Task directions: Every record, from the first to the last, is to be printed again exactly.
** The input follows **
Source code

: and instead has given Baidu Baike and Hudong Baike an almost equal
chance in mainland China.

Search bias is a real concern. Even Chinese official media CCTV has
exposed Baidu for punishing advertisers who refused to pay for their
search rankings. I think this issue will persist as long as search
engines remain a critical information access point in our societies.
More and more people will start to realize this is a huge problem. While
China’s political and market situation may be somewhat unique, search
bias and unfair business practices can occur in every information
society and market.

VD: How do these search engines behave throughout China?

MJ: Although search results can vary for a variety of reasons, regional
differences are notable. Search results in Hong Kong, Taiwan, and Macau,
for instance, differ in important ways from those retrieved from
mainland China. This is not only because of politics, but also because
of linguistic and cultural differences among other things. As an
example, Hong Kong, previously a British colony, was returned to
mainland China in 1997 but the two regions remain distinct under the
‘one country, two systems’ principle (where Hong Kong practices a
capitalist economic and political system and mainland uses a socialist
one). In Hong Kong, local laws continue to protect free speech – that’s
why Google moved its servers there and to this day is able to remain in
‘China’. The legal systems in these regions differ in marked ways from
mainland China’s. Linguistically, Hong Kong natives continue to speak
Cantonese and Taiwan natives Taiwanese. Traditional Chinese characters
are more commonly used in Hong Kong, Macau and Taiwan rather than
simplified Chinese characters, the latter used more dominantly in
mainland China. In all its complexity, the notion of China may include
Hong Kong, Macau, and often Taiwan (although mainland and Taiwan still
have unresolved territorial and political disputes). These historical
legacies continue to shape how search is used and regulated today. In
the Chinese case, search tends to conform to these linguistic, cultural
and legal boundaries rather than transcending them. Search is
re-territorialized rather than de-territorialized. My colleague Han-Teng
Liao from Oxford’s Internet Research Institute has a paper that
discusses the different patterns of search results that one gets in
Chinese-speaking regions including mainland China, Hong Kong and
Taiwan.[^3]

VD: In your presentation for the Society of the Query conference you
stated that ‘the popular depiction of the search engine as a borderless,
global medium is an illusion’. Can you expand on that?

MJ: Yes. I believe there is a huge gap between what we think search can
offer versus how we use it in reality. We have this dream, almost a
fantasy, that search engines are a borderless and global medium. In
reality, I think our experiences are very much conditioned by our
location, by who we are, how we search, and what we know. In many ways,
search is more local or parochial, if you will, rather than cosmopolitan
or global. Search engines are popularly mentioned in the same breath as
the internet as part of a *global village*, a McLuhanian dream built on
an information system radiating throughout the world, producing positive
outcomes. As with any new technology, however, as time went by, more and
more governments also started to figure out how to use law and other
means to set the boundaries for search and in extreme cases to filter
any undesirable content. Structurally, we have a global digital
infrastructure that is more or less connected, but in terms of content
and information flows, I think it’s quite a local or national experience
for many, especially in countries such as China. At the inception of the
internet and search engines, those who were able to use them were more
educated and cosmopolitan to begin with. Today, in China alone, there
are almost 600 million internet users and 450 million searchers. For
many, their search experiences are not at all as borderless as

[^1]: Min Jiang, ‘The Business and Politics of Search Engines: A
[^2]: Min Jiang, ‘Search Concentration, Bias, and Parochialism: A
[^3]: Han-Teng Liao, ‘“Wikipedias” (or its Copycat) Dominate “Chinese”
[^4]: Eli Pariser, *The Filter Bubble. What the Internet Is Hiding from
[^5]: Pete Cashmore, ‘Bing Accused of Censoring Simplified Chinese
** End of The input **
Task result:
Source code

: and instead has given Baidu Baike and Hudong Baike an almost equal
chance in mainland China.

Search bias is a real concern. Even Chinese official media CCTV has
exposed Baidu for punishing advertisers who refused to pay for their
search rankings. I think this issue will persist as long as search
engines remain a critical information access point in our societies.
More and more people will start to realize this is a huge problem. While
China’s political and market situation may be somewhat unique, search
bias and unfair business practices can occur in every information
society and market.

VD: How do these search engines behave throughout China?

MJ: Although search results can vary for a variety of reasons, regional
differences are notable. Search results in Hong Kong, Taiwan, and Macau,
for instance, differ in important ways from those retrieved from
mainland China. This is not only because of politics, but also because
of linguistic and cultural differences among other things. As an
example, Hong Kong, previously a British colony, was returned to
mainland China in 1997 but the two regions remain distinct under the
‘one country, two systems’ principle (where Hong Kong practices a
capitalist economic and political system and mainland uses a socialist
one). In Hong Kong, local laws continue to protect free speech – that’s
why Google moved its servers there and to this day is able to remain in
‘China’. The legal systems in these regions differ in marked ways from
mainland China’s. Linguistically, Hong Kong natives continue to speak
Cantonese and Taiwan natives Taiwanese. Traditional Chinese characters
are more commonly used in Hong Kong, Macau and Taiwan rather than
simplified Chinese characters, the latter used more dominantly in
mainland China. In all its complexity, the notion of China may include
Hong Kong, Macau, and often Taiwan (although mainland and Taiwan still
have unresolved territorial and political disputes). These historical
legacies continue to shape how search is used and regulated today. In
the Chinese case, search tends to conform to these linguistic, cultural
and legal boundaries rather than transcending them. Search is
re-territorialized rather than de-territorialized. My colleague Han-Teng
Liao from Oxford’s Internet Research Institute has a paper that
discusses the different patterns of search results that one gets in
Chinese-speaking regions including mainland China, Hong Kong and
Taiwan.[^3]

VD: In your presentation for the Society of the Query conference you
stated that ‘the popular depiction of the search engine as a borderless,
global medium is an illusion’. Can you expand on that?

MJ: Yes. I believe there is a huge gap between what we think search can
offer versus how we use it in reality. We have this dream, almost a
fantasy, that search engines are a borderless and global medium. In
reality, I think our experiences are very much conditioned by our
location, by who we are, how we search, and what we know. In many ways,
search is more local or parochial, if you will, rather than cosmopolitan
or global. Search engines are popularly mentioned in the same breath as
the internet as part of a *global village*, a McLuhanian dream built on
an information system radiating throughout the world, producing positive
outcomes. As with any new technology, however, as time went by, more and
more governments also started to figure out how to use law and other
means to set the boundaries for search and in extreme cases to filter
any undesirable content. Structurally, we have a global digital
infrastructure that is more or less connected, but in terms of content
and information flows, I think it’s quite a local or national experience
for many, especially in countries such as China. At the inception of the
internet and search engines, those who were able to use them were more
educated and cosmopolitan to begin with. Today, in China alone, there
are almost 600 million internet users and 450 million searchers. For
many, their search experiences are not at all as borderless as

[^1]: Min Jiang, ‘The Business and Politics of Search Engines: A
[^2]: Min Jiang, ‘Search Concentration, Bias, and Parochialism: A
[^3]: Han-Teng Liao, ‘“Wikipedias” (or its Copycat) Dominate “Chinese”
[^4]: Eli Pariser, *The Filter Bubble. What the Internet Is Hiding from
[^5]: Pete Cashmore, ‘Bing Accused of Censoring Simplified Chinese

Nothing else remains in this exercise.